Verlustreiche Allerseelenschlacht in der Nordeifel: „You are Nazi and you surrender or I have to kill you“

von DIETRICH KANTEL

„Die verlustreichste und schlechtest geführte Schlacht, die unsere Armee je geschlagen hat“. So resümierte später der damalige Kommandeur einer im November 1944 im Hürtgenwald südlich von Aachen und Monschau gegen die deutschen Verteidigungslinien eingesetzten Luftlandedivision, General James Gawin. Ernest Hemmingway, von dem es heißt, dass er nach der Landung der Alliierten in der Normandie als Kriegsberichterstatter vor allem das Sauf- und Liebesleben in Paris auskostete, war in jenem November bei den US-Truppen an der Front. In seinem 1950 veröffentlichten Roman Über den Fluss und die Wälder schrieb er: „Eine Gegend, in der es äußerst schwierig war, am Leben zu bleiben, selbst wenn man nichts weiter tat, als dort zu sein.“ Und einen US-Oberst läßt er sich in diesem Roman erinnern: „In Hürtgen gefroren die Toten und es war so kalt, dass sie mit roten Gesichtern gefroren“.

Am 2. November 1944 hatte sich die militärische Lage für die vorrückenden Alliierten Truppen wie folgt entwickelt:

Nach der Landung der Aliierten in der Normandie im Juni 1944 waren die deutschen Verteidigungslinien in Nordfrankreich bald zusammengebrochen. Die Wehrmachtsverbände zogen sich so schnell in Richtung Reichsgebiet zurück, dass die Alliierten wegen stockenden Nachschubs nicht folgen konnten. Das nutzte die Wehrmacht, um für die eigene, für Dezember 1944 geplante Ardennenoffensive entlang des in den 1930er Jahren errichteten Westwalls starke Verbände zu massieren und letzte noch verfügbare Reserven in der nördlichen Eifel zusammen zu ziehen. Das dortige unwegsame, undurchdringbar dicht bewaldete Gelände eignete sich hervorragend zur Verteidigung. Die Deutschen bauten den gesamten Hürtgenwald in die Nordeifel auf 150 Quadratkilometern zu einer einzigen Festung aus, in der jeder Waldweg vermint und künstliche Hindernisse mit Sprengfallen und Geschützbatterien gesichert waren.

ARBEITSMATERIAL:
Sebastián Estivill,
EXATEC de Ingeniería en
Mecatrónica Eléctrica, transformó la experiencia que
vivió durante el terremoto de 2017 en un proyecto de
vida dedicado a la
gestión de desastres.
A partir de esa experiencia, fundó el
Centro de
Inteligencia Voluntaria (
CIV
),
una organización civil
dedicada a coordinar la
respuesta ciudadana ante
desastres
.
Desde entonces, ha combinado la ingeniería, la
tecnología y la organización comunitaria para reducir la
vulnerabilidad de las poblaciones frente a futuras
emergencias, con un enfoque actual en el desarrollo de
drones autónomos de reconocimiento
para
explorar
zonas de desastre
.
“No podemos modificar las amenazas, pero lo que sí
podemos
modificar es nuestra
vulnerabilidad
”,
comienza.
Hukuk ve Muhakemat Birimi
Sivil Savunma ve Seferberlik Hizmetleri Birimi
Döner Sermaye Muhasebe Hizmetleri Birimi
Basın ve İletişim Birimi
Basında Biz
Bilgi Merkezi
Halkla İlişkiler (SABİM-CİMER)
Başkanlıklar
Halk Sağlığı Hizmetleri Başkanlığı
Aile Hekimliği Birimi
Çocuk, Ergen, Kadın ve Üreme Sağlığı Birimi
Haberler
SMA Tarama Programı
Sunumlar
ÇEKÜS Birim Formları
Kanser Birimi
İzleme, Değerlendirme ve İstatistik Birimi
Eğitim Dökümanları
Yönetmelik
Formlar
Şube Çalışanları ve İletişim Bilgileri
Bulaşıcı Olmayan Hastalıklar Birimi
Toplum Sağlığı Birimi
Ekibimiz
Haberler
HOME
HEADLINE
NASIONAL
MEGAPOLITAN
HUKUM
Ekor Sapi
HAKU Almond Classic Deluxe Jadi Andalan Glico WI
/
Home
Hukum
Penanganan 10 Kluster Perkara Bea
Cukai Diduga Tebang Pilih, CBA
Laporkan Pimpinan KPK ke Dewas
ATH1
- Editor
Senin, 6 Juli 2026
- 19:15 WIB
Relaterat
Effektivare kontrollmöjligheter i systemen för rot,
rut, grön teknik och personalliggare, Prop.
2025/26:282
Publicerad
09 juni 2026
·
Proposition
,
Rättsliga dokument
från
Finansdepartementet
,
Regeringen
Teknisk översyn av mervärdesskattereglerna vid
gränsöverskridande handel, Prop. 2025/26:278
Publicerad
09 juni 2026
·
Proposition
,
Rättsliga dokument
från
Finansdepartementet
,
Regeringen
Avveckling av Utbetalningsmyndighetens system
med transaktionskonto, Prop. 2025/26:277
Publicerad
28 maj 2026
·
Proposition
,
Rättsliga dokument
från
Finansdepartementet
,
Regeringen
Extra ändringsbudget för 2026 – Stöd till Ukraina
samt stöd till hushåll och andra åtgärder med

AUFGABE: Bitte nenne die Fläche, auf der die Deutschen laut dem Auszug über die Schlacht im Hürtgenwald den Wald zu einer einzigen Festung ausbauten.

ANTWORT: Auf 150 Quadratkilometern.